Texte à lire »
========================================================================

Veut-on faire de Bruxelles un nouveau Louvain-la-Neuve ?
Bruxelles est indéniablement la question institutionnelle du moment en politique intérieure. Ironique retour du balancier historique : là où la région-capitale a pu être négligée voire méprisée par certains intérêts flamands et wallons dans les réformes de l’Etat des premiers temps du fédéralisme belge, elle constitue désormais le noeud gordien de toute évolution institutionnelle du pays, ce qui lui vaut une attention soutenue, voire certains égards. L’appel « Nous existons » lancé dans ce contexte en décembre dernier et les multiples manifestations d’intérêts dont il a été suivi [1] illustrent si besoin est ce retournement de situation.
Cet appel est un texte assez sympathique par bien des aspects. Il suscite cependant chez moi certaines réserves, contient certaines contradictions que j’aimerais examiner ici. Je précise que la position d’où je parle est hybride : bien qu’habitant Liège, je ne me considère qu’assez peu comme « wallon » et j’ai passé ces dernières années une part conséquente de mon temps à Bruxelles. J’y ai milité, j’y ai habité, j’y suis pour le moment étudiant et c’est une ville que j’apprécie globalement beaucoup (même si cette ville pâtit de la place démesurée qu’elle accorde à la voiture). Bref, si je ne me sens pas pour autant Bruxellois, j’estime quand même que ce bout de territoire est aussi un peu le mien.
Mais venons-en à la critique annoncée.
1. De l’art de faire passer les idées pour des faits. Tout d’abord — entamons les choses carrément —, un mépris assez étonnant émane de ce texte à l’endroit des habitants des autres régions du pays, considérés, à peu de choses près, comme des arriérés culturels. Ceux-ci, à la différence de la population bruxelloise — et pour reprendre le simple décalque des affirmations de l’appel —, se laissent réduire à deux groupes, ne sont pas nombreux à être nés ailleurs, ne parlent guère qu’une langue ou deux, etc. Certes, l’appel ne tombe pas dans la caricature, il n’empêche qu’il dit les choses de façon fort lisible. Bruxelles serait, d’un point de vue démographique, culturel, linguistique, économique,... un lieu totalement différent du reste de la Belgique.
Pour arriver à cette affirmation abusive, un (trop) gros arsenal statistique est déployé, qui, noyant le lecteur sous l’amas de chiffres, sous leur autorité supposée, va jusqu’à assimiler le français à une langue minoritaire sous le prétexte que 40 % des gens qui le parlent à Bruxelles sont d’origine immigrée (les postulats essentialistes sous-jacents à cette affirmation mériteraient un article à eux seuls). Quiconque a déjà vécu à Bruxelles sait pertinemment bien que le français y est et y reste la seule langue véhiculaire. Hormis pour les touristes et les eurocrates, la langue utilisée pour apostropher quelqu’un dans la rue est le français [2].

========================================================================

Données fournies »
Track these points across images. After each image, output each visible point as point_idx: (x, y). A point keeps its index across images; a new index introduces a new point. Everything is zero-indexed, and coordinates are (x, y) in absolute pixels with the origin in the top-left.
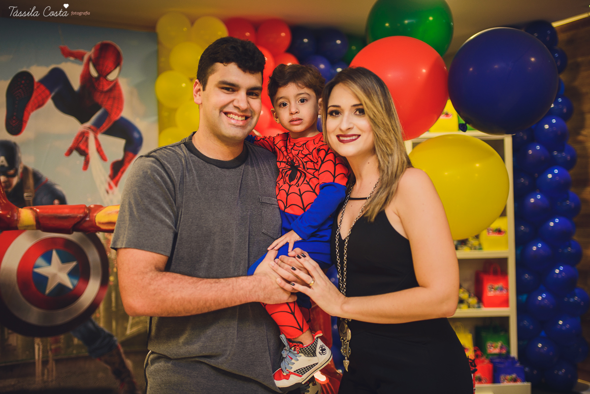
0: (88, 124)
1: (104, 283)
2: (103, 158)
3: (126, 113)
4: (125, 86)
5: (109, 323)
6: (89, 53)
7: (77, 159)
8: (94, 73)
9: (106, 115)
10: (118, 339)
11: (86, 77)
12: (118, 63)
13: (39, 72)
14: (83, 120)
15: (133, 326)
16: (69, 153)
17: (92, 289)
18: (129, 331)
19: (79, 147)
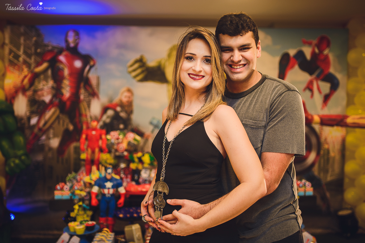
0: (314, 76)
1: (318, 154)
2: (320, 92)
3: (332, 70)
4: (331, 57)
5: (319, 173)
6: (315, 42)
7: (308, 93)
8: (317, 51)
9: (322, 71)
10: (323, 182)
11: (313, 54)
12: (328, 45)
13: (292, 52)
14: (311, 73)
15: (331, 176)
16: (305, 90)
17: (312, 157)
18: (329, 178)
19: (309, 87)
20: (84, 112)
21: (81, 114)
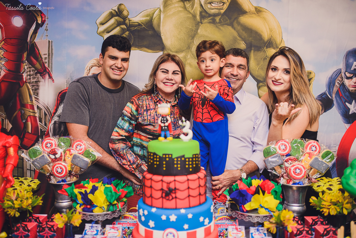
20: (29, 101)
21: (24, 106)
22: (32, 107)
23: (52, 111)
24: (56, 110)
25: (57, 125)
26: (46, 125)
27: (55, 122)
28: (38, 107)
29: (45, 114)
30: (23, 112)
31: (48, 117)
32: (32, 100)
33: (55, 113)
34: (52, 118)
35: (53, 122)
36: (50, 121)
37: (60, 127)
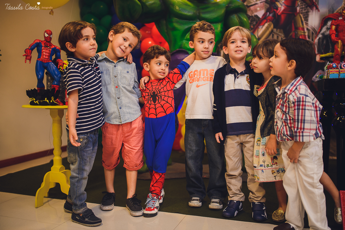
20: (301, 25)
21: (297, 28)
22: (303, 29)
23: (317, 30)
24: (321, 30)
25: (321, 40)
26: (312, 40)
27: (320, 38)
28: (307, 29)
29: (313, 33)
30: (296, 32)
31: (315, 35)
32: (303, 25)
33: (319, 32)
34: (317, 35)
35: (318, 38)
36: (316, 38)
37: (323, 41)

========================================================================

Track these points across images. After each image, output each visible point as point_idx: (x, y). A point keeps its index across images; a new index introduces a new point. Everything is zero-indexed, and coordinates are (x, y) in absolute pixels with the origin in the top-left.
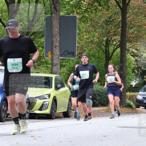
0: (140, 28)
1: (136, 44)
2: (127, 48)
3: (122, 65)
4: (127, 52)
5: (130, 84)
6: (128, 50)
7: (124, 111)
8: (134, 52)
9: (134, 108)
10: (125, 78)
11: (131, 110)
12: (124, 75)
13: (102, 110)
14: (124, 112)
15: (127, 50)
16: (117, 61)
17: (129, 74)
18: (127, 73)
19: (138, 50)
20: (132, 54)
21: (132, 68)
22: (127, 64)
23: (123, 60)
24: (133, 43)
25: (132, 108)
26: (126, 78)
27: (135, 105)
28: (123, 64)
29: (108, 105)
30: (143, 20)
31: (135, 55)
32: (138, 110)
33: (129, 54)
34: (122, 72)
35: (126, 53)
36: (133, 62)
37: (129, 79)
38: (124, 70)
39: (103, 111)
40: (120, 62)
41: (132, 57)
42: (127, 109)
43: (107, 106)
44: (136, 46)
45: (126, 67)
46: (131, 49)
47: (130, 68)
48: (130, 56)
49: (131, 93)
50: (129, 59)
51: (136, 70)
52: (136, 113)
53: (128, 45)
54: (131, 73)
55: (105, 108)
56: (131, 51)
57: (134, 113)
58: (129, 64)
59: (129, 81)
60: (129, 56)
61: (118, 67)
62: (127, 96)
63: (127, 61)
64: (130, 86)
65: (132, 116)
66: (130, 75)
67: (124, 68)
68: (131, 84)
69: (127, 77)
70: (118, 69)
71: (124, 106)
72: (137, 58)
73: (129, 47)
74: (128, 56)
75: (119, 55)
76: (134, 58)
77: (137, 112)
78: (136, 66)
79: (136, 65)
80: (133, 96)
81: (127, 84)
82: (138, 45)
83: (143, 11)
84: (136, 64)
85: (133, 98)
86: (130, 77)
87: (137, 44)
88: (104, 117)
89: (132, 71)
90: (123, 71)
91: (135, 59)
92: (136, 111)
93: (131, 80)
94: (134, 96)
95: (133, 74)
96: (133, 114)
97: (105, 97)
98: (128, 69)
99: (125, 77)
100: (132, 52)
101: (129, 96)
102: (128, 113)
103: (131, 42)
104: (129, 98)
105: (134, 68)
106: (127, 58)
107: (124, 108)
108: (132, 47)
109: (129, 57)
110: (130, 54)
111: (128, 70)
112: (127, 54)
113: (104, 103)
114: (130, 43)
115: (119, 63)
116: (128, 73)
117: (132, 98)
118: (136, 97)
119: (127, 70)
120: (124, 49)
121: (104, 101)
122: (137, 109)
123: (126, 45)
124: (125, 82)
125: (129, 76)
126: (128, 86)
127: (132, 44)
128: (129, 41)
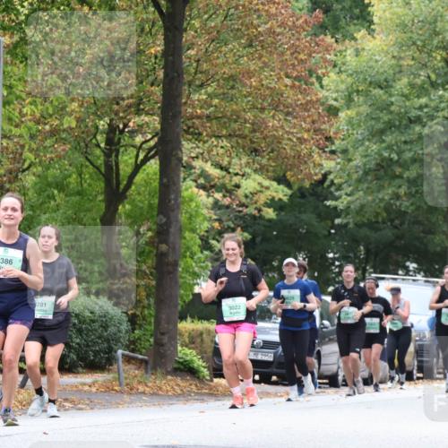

========================================================================

Exercices à résoudre »
A – Selon le texte sur Bruxelles, quand l'appel « Nous existons » a-t-il été lancé ?
B – Recopiez le passage du texte sur Bruxelles qui va de « Mais venons-en à » à « de la Belgique. ».

Réponses aux exercices »
A – L'appel « Nous existons » a été lancé en décembre dernier.

B –
Mais venons-en à la critique annoncée.
1. De l’art de faire passer les idées pour des faits. Tout d’abord — entamons les choses carrément —, un mépris assez étonnant émane de ce texte à l’endroit des habitants des autres régions du pays, considérés, à peu de choses près, comme des arriérés culturels. Ceux-ci, à la différence de la population bruxelloise — et pour reprendre le simple décalque des affirmations de l’appel —, se laissent réduire à deux groupes, ne sont pas nombreux à être nés ailleurs, ne parlent guère qu’une langue ou deux, etc. Certes, l’appel ne tombe pas dans la caricature, il n’empêche qu’il dit les choses de façon fort lisible. Bruxelles serait, d’un point de vue démographique, culturel, linguistique, économique,... un lieu totalement différent du reste de la Belgique.